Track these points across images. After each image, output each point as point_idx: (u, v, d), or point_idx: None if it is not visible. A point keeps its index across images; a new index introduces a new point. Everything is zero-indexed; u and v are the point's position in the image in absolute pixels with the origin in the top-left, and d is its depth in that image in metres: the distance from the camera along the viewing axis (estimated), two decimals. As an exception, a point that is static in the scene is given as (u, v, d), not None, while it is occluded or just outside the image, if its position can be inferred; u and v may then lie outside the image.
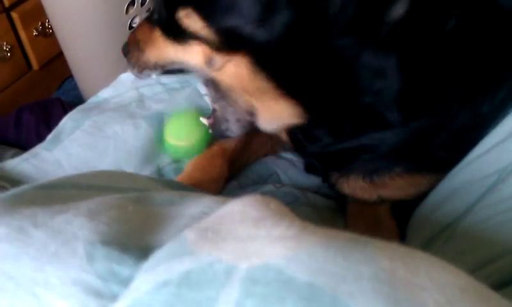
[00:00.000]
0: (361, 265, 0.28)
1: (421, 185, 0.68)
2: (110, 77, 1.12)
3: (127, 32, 1.16)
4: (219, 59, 0.63)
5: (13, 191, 0.45)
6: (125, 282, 0.32)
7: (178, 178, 0.81)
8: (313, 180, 0.83)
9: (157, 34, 0.71)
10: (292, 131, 0.71)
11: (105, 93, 1.02)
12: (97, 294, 0.32)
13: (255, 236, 0.31)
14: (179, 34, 0.66)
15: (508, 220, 0.51)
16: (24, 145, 1.06)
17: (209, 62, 0.65)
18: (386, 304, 0.26)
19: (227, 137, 0.78)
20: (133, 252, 0.34)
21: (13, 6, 1.24)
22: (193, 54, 0.66)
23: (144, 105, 1.00)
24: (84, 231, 0.36)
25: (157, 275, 0.30)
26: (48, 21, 1.26)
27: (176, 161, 0.88)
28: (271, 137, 0.88)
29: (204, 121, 0.78)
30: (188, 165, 0.82)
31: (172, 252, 0.32)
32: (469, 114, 0.61)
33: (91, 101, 1.02)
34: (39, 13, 1.23)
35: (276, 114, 0.65)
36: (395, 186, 0.68)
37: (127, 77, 1.07)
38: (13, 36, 1.25)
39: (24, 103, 1.19)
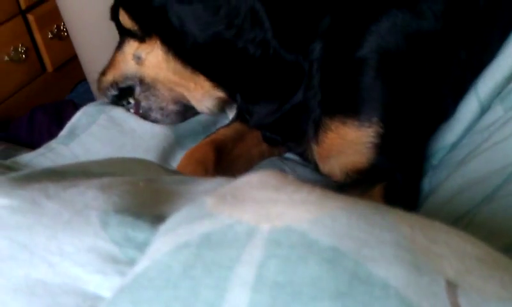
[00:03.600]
0: (383, 231, 0.28)
1: (354, 143, 0.68)
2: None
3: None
4: (142, 51, 0.83)
5: (24, 171, 0.45)
6: (141, 246, 0.31)
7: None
8: (323, 177, 0.81)
9: (115, 53, 0.91)
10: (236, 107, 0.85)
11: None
12: (113, 260, 0.32)
13: (276, 200, 0.30)
14: (121, 34, 0.88)
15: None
16: (36, 145, 1.06)
17: (137, 57, 0.85)
18: (408, 269, 0.26)
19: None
20: (147, 219, 0.33)
21: (29, 9, 1.26)
22: (129, 55, 0.86)
23: None
24: (97, 201, 0.35)
25: (176, 237, 0.29)
26: (64, 24, 1.28)
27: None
28: None
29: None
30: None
31: (191, 214, 0.31)
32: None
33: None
34: (55, 16, 1.25)
35: (200, 94, 0.80)
36: (334, 145, 0.69)
37: None
38: (29, 38, 1.27)
39: (37, 105, 1.20)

#####

TRY IT:
Please output the listing above in full, exactly as given, without its images.

EXPECTED ANSWER:
Track these points across images. After each image, output each point as point_idx: (u, v, d), or point_idx: None if it is not visible. A point keeps its index across images; a new index introduces a new point. Everything is zero-indexed; u and v are the point's position in the image in absolute pixels with the origin in the top-left, and d is its depth in that image in metres: the distance from the camera along the viewing axis (estimated), two decimals. As an exception, a point that is static in the scene is given as (u, v, d), not None, while it is occluded or just outside the image, if its position can be inferred; u and v may then lie outside the image.
[00:00.000]
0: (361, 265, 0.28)
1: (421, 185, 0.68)
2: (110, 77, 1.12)
3: (127, 32, 1.16)
4: (219, 59, 0.63)
5: (13, 191, 0.45)
6: (125, 282, 0.32)
7: (178, 178, 0.81)
8: (313, 180, 0.83)
9: (157, 34, 0.71)
10: (292, 131, 0.71)
11: (105, 93, 1.02)
12: (97, 294, 0.32)
13: (255, 236, 0.31)
14: (179, 34, 0.66)
15: (508, 220, 0.51)
16: (24, 145, 1.06)
17: (209, 62, 0.65)
18: (386, 304, 0.26)
19: (227, 137, 0.78)
20: (133, 252, 0.34)
21: (13, 6, 1.24)
22: (193, 54, 0.66)
23: (144, 105, 1.00)
24: (84, 231, 0.36)
25: (157, 275, 0.30)
26: (48, 21, 1.26)
27: (176, 161, 0.88)
28: (271, 137, 0.88)
29: (204, 121, 0.78)
30: (188, 165, 0.82)
31: (172, 252, 0.32)
32: (469, 114, 0.61)
33: (91, 101, 1.02)
34: (39, 13, 1.23)
35: (276, 114, 0.65)
36: (395, 186, 0.68)
37: (127, 77, 1.07)
38: (13, 36, 1.25)
39: (24, 103, 1.19)
[00:03.600]
0: (383, 231, 0.28)
1: (354, 143, 0.68)
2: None
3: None
4: (142, 51, 0.83)
5: (24, 171, 0.45)
6: (141, 246, 0.31)
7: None
8: (323, 177, 0.81)
9: (115, 53, 0.91)
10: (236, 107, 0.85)
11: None
12: (113, 260, 0.32)
13: (276, 200, 0.30)
14: (121, 34, 0.88)
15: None
16: (36, 145, 1.06)
17: (137, 57, 0.85)
18: (408, 269, 0.26)
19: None
20: (147, 219, 0.33)
21: (29, 9, 1.26)
22: (129, 55, 0.86)
23: None
24: (97, 201, 0.35)
25: (176, 237, 0.29)
26: (64, 24, 1.28)
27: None
28: None
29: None
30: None
31: (191, 214, 0.31)
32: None
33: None
34: (55, 16, 1.25)
35: (200, 94, 0.80)
36: (334, 145, 0.69)
37: None
38: (29, 38, 1.27)
39: (37, 105, 1.20)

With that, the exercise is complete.